EXCERPTED PASSAGE:
For the rest of your sample code, there is no guarantee that going past endIndex (or before startIndex) results in a valid state for the Index type. Even if it did (like for Int), it is not legal to use an out-of-bound Index value for a collection. The semantics of Collection demand that you respect this, use the provided index-manipulation API, and not create random Index states and hope they work.

@SDGGiesbrecht is entirely correct here: the documented requirements of Collection supersede whatever code happens to run on a specific collection instance. startIndex is not guaranteed to be a valid index for a collection: specifically, if it is == endIndex then it will not be a valid index. It is therefore not safe to unconditionally ask for the index after startIndex. Neither is it safe to calculate arbitrary offsets within a Collection without first confirming that the Collection has sufficiently many indices afterwards.

Whether this traps or does not trap on a given Collection is entirely unrelated to whether or not the operation is acceptable. This goes double when you are coding in a generic context (which you are): the only rules that matter there are the rules imposed by the protocol.

Some concrete examples of where there is no easy answer for how to represent the index after endIndex:

0..<Int.max
"foo"

It may be worth noting that the documentation uses the word valid to describe two separate things.

  • In some contexts, it is referring to indices which are valid to create and manipulate. This definition includes endIndex. Here some examples from the documentation for Collection:

    You can access an element of a collection through its subscript by using any valid index except the collection’s endIndex property. This property is a “past the end” index that does not correspond with any element of the collection.

DATASET RECORDS:
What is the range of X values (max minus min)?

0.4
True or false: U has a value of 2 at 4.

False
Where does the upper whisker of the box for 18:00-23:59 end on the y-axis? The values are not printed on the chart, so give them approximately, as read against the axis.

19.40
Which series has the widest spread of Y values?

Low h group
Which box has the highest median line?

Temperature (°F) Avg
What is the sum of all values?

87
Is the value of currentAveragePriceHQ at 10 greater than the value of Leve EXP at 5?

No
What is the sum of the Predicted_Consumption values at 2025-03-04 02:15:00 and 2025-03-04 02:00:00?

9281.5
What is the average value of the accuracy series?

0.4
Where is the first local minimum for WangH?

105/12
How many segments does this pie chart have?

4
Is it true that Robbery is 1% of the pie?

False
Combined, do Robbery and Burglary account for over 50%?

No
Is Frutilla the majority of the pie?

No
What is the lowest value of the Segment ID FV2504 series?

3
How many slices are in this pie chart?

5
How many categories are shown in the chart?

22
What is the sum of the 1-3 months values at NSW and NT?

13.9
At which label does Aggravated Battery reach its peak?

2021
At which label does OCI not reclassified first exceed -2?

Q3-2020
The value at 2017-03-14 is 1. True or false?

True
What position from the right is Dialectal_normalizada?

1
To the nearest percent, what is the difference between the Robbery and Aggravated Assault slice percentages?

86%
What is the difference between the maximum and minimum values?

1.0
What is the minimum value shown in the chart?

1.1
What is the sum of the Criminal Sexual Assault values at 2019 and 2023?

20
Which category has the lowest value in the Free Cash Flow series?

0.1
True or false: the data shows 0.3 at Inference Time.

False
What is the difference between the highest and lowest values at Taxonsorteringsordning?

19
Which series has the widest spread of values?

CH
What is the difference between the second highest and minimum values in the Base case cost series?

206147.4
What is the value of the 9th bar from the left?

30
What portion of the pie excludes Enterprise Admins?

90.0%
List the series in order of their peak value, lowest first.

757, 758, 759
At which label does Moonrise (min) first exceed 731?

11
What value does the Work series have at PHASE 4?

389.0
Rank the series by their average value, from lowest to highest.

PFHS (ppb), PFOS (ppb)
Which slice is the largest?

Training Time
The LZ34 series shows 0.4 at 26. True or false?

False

PROBLEMS AND TASKS:
(1) In the passage on Swift collection indices, write out the text from "For the rest" to "hope they work.", swapping "sample code" for "example code".
(2) List every Swift type or protocol name that the passage on collection indices mentions.
The lines have nothing to do with what is asked here.

ANSWERS TO THIS EXERCISE:
(1)
For the rest of your example code, there is no guarantee that going past endIndex (or before startIndex) results in a valid state for the Index type. Even if it did (like for Int), it is not legal to use an out-of-bound Index value for a collection. The semantics of Collection demand that you respect this, use the provided index-manipulation API, and not create random Index states and hope they work.

(2)
Index
Int
Collection